Sculpture

"Une théorie sur le soutien mutuel"

Au début, il y avait deux personnes. C'était simple.

Puis la femme monta. L'homme voulut faire un pas, mais il découvrit qu'il n'était pas équipé pour ce genre de décision.

Ils restèrent donc comme ça. Avec le temps, cela prit l'apparence d'une solution.

* * *

Tout est taillé dans un seul bloc de padouk, socle compris. J'aime que rien n'ait été ajouté car ainsi le sérieux, le désir, le ridicule et tout ce qui tient encore debout viennent exactement du même morceau de bois.

Ça tient. Et c'est déjà beaucoup.

94 x 11 cm
Padouk d'Afrique (Pterocarpus soyauxii)

La couleur du bois est entièrement naturelle.





'Man of constant sorrow'

Une forme presque trop longue pour elle-même. Fatiguée, comme si elle avait été tirée jusqu'à devenir fragile, mais elle continue malgré tout à tenir debout. Au centre, une ouverture, une vulnérabilité, traverse le bois.

La sculpture est taillée dans du bois de rose. Sa couleur rouge sombre est entièrement naturelle, le bois n'a été ni teinté ni coloré.

Man of Constant Sorrow parle de cette fatigue-là. Être vidé, mince, étiré ... et rester là quand même.

46 x 3 cm
Bois de rose, bitume, acier



"Petit traité de résistance intérieure"

Cette sculpture prolonge une recherche autour du corps fragile, du vide intérieur et de ce que nous transportons sans toujours savoir le nommer.

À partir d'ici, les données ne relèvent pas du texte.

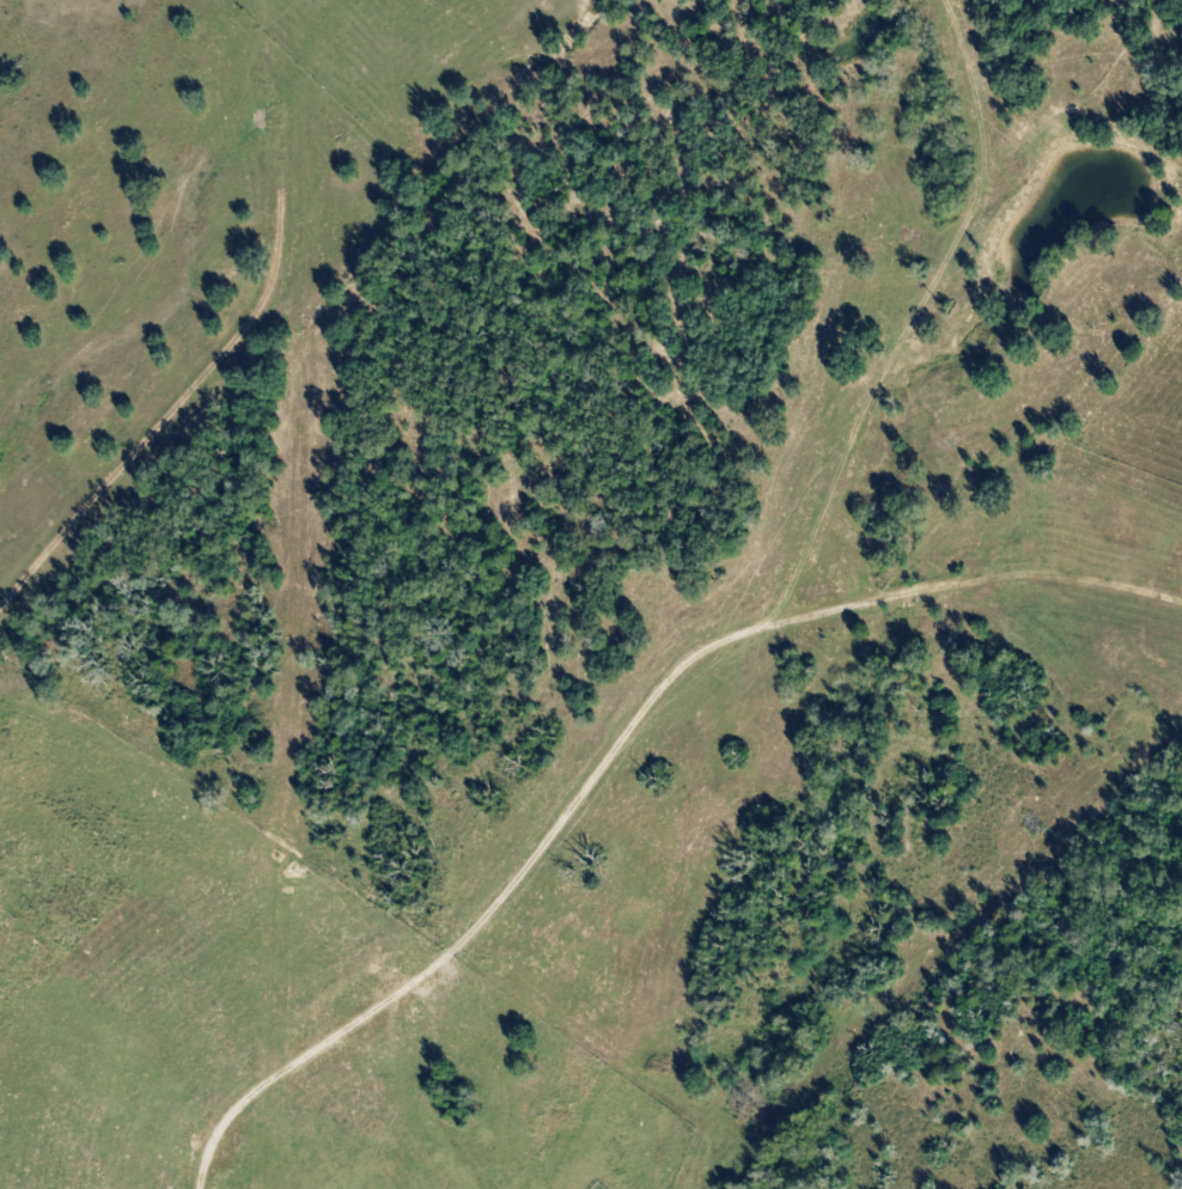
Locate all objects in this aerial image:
road: (974, 92)
road: (933, 283)
road: (579, 797)

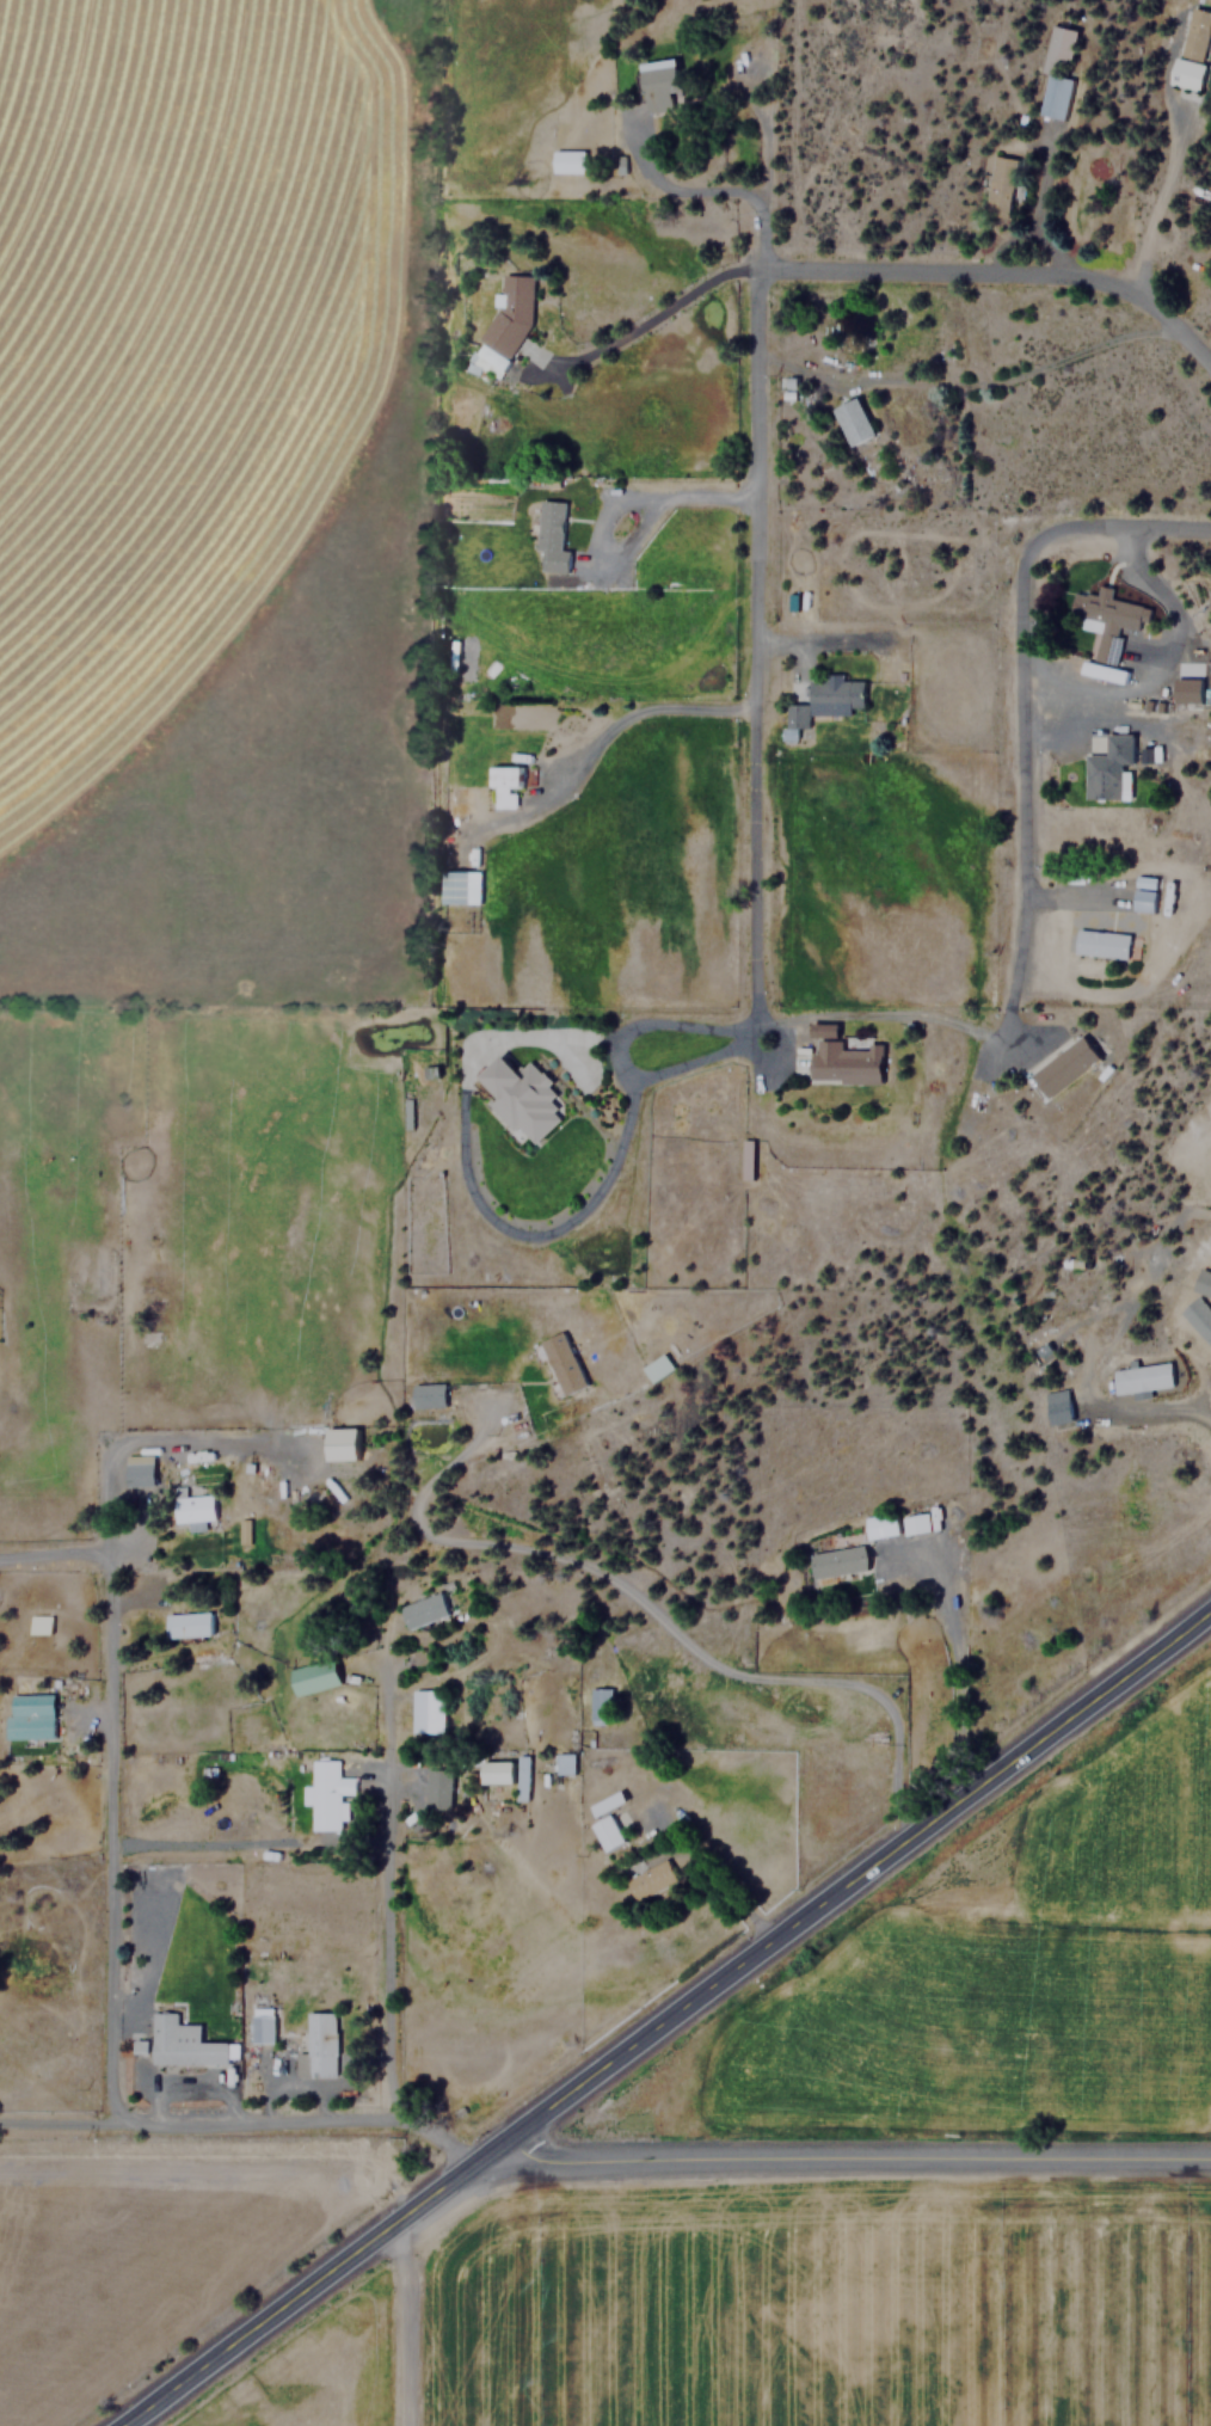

Le bois a été brûlé et travaillé comme une matière érodée, presque minérale. Une pierre, ni blessure, ni parasite, simplement une masse silencieuse autour de laquelle tout s'organise.

L'ensemble repose sur un fragment de calcaire marin. Plusieurs paysages éloignés ... forêt, mer, roche, dérive ... ont fini par se rencontrer dans une même verticalité fragile.

74 x 31 cm
hêtre méditerranéen, granit, calcaire, acier



"Anatomie d'un oubli"

Il existe des blessures que le langage ne sait pas atteindre. Elles ne se montrent pas directement. Elles tissent silencieusement notre manière d’habiter le monde, de tenir debout, de porter notre propre corps.

Le rapport à soi-même est parfois fragile et maladroit : son équilibre paraît improbable, presque accidentel. La solitude agit comme une cavité intérieure, une zone manquante autour de laquelle le corps continue pourtant de se construire.

61 x 13 cm
ébène léopard, granit de Normandie, acier



"Accord provisoire entre deux verticalités"

"Accord provisoire entre deux verticalités" naît de l'éventualité d'un dialogue entre deux présences fragiles et inégales. J'y ai placé quelque chose des sculptures étrusques : des corps allongés dont la frontalité semble moins chercher la ressemblance que la persistance. Ces figures sont des traces de corps, des apparitions tenues debout par peu de chose.

La sculpture est réalisée en bois de lutherie. Les figures sont taillées dans du palissandre, un reste de bois qui aurait pu devenir la touche d'une guitare acoustique. Ce matériau garde pour moi une mémoire sonore possible, une vibration contenue, même lorsqu'il devient silencieux. Le bois est travaillé en stries comme si la forme avait été creusée par le temps autant que par l'outil.

Le socle, lui, vient d'un tout autre monde : un morceau de bitume ramassé au bord de la route. À la finesse du bois répond cette masse noire, brute, accidentée, pauvre. Les deux figures s'y ancrent sans vraiment s'y poser, maintenues à distance.

Entre les personnages, une relation s’installe. Une proximité, un écart, une dépendance peut-être. La différence de taille introduit une tension, une possible asymétrie relationnelle, mais rien n'est fixé. L'équilibre est incertain. Deux verticalités coexistent, sans savoir si elles se soutiennent, s'observent ou se contraignent.